3) High demand for Python data scientists.
I become a more-demanded power analyst every time I mention Python. What I have learned: everyone wants mathematics in Python. Very easily, I organized my first Python workshop after 10 months of practice. Currently, together with the Education Center, we are planning a new one with the same subject “The Power Price and Consumption Forecast Using Neural Network in Python”. This time, it will last for two days. It is worth noting that 90% of participants in the Kaggle power consumption forecast competition used Python in their solutions.
What is the core difference between Python and MATLAB, R?
1) Level of “development.”
I have been working in MATLAB for 12 years, R for six months, and Python for one year, and I once made an application in Java (IDE Eclipse). From this experience, I have concluded the following:
- MATLAB is a pure data science tool. You take an input, calculate the result, and put the result in your scientific paper. That’s it. The main advantage of MATLAB is the ability to rerun calculations from the middle: you calculate for hours, then save workspace in a single .mat file. You can proceed from where you stopped at a later date. MATLAB is the only tool mentioned that effortlessly allows such a trick. I do not expect a great future for MATLAB because its license costs a lot and algorithms are closed for users.
- R is the first step from pure science to software development. In R, we use libraries and, still, R contains some sort of workspace (analogously to MATLAB). To jump from MATLAB to R is easy because the coding logic is close. What I do not like about R is the debugger — this is the worst debugger I’ve ever worked with, cumbersome and untransparent. I hope, nowadays, R studio has improved that important part of their application.

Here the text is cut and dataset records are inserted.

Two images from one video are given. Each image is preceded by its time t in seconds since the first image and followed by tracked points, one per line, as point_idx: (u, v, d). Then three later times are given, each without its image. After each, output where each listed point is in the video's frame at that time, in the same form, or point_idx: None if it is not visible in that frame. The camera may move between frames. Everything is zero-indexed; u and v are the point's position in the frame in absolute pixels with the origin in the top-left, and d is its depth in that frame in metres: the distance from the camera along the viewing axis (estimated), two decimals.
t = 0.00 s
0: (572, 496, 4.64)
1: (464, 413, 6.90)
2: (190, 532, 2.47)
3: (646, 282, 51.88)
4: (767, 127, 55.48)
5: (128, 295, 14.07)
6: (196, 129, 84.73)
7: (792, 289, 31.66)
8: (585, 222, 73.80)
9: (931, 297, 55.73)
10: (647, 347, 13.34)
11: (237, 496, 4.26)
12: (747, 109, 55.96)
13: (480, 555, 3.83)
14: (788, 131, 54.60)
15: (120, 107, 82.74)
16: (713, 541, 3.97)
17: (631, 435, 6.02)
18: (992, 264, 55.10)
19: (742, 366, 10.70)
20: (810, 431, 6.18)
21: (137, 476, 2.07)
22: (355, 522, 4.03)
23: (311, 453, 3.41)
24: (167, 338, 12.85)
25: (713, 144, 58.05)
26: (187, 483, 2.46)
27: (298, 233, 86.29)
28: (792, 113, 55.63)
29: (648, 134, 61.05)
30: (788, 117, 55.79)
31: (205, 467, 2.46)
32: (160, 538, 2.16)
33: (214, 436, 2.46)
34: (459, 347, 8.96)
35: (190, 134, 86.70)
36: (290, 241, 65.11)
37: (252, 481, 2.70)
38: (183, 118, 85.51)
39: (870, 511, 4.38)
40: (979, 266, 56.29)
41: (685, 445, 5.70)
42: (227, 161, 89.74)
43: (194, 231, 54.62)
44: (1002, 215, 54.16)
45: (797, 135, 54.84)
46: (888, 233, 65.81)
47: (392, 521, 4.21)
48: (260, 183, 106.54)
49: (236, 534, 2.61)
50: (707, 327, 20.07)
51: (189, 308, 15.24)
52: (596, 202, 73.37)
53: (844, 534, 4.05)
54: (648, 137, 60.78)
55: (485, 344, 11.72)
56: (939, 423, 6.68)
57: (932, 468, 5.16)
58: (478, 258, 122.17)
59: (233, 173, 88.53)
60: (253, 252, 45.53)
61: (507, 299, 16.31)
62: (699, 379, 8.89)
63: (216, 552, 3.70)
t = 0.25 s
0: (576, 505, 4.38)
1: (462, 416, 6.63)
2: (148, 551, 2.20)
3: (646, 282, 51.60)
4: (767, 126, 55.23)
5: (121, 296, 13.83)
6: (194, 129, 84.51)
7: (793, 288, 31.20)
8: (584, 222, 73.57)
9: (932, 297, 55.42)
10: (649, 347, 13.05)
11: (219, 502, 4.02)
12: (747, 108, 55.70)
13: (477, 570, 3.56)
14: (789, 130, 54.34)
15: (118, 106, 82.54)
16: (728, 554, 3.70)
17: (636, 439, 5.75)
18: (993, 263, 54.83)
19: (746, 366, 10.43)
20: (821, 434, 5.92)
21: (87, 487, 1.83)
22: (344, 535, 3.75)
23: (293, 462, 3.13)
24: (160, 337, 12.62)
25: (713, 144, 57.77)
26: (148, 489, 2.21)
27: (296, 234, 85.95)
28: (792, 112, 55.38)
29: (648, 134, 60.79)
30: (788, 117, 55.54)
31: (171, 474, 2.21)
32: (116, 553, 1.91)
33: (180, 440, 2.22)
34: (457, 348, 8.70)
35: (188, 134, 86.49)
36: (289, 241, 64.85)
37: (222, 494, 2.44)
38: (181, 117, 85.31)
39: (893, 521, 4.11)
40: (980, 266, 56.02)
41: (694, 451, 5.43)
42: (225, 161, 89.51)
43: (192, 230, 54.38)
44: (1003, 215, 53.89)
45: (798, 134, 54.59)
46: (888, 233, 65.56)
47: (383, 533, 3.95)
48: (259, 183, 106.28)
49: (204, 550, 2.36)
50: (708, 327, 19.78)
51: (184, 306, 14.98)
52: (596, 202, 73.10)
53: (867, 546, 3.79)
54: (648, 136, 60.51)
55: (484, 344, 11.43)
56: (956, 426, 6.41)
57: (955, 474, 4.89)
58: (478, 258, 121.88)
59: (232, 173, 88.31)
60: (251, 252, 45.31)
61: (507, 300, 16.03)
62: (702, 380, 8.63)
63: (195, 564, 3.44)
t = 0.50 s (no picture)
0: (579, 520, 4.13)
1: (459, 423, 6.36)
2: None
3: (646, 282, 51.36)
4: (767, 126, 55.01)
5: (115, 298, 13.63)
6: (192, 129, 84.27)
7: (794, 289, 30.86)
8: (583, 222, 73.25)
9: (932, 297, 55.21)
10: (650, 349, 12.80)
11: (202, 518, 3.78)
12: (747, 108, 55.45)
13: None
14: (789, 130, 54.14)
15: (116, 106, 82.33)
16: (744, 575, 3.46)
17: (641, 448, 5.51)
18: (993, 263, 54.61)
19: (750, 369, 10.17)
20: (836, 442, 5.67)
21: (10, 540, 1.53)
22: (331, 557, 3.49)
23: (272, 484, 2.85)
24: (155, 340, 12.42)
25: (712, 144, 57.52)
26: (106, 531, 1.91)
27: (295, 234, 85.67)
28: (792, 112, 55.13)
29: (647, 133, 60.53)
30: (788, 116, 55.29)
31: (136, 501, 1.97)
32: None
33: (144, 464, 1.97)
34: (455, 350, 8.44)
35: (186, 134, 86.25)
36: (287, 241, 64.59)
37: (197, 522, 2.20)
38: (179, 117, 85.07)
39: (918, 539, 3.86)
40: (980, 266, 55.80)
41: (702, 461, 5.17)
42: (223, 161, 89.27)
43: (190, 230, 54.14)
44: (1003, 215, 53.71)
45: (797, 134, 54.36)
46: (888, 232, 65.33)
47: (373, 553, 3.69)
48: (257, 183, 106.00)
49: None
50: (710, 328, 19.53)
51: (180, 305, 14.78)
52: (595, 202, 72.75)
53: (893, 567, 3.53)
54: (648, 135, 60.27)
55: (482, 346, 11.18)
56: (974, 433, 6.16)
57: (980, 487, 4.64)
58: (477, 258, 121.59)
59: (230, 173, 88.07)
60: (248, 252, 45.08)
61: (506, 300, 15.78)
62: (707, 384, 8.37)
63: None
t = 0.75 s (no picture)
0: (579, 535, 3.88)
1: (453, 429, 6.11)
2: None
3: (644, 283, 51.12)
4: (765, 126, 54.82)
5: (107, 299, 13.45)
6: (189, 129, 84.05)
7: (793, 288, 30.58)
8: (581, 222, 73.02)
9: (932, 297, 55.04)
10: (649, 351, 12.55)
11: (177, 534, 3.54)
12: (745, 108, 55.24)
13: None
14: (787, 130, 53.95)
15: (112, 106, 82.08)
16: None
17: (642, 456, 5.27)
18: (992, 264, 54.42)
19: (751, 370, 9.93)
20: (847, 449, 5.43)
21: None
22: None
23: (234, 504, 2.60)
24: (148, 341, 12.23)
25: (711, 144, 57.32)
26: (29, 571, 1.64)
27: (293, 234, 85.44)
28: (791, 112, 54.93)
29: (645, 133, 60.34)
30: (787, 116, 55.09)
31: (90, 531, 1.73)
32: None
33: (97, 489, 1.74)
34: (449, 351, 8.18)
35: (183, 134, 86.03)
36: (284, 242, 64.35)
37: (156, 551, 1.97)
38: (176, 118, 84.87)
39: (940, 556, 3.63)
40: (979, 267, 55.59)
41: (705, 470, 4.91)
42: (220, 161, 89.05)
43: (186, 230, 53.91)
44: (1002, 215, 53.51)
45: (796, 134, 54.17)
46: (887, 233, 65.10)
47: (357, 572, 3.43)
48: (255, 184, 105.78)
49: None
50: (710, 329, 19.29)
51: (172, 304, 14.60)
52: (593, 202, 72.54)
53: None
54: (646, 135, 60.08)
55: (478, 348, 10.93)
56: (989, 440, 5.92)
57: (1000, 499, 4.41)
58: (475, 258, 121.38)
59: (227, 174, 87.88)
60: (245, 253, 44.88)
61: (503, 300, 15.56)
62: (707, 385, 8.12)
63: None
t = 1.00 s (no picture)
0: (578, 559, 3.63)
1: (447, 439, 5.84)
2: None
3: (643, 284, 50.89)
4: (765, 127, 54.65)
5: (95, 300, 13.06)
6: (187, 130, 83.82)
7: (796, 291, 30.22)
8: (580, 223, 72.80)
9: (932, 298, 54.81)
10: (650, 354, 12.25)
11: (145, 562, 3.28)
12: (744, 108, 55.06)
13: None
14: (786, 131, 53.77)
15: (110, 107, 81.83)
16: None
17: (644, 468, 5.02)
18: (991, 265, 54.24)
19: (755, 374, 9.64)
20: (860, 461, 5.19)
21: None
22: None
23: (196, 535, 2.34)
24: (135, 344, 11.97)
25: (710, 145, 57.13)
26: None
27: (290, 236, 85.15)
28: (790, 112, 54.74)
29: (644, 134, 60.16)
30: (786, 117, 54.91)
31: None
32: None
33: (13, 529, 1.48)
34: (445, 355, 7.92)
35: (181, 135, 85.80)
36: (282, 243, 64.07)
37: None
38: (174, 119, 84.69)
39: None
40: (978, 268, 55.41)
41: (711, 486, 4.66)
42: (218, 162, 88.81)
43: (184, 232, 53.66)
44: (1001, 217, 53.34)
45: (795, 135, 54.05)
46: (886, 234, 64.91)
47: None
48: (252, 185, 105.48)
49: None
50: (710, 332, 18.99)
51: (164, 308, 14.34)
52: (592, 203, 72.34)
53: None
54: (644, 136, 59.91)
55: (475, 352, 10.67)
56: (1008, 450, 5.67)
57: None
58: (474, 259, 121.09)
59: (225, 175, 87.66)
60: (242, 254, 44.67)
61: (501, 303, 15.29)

- Python is the next step from math to software development. On one hand, this is a high-level object-oriented language, but it also allows simple and clear math coding à la R and MATLAB. You are still able to import data from a text file in two lines, which never works in a strict object-oriented language like Java. This coding logic flexibility allows the smooth integration of Python mathematics into IT infrastructure. On the other hand, Python contains an innumerous number of libraries with different types of mathematical models.
- Java is the complete opposite of MATLAB and comprises a pure cross-platform software development. I do not believe a lot of math models are being implemented in Java today.
2) Complete openness and investment from Google, Microsoft, Facebook, Yandex, etc.
You should know that libraries in Python are being developed and openly published by IT monsters. These are a few examples I have been working with:
- Prophet — Facebook development for time series analysis; quite sophisticated;
- LightGBM — Microsoft solution in the area of decision trees;
- CatBoost — Our proud Yandex solution in the area of decision trees (this area is extremely popular right now);
- TensorFlow — Backend for neural network training developed by Google. By the way, Kaggle belongs to Google too.
I guess that the rapid development of mathematics for both big and small data problems is the result of the openness of mathematical models. Monsters like Microsoft and Google understand clearly that the most efficient way to solve the mathematical problems that people and industries face today is to collaborate with the entire world: share ideas, codes, and best practices openly.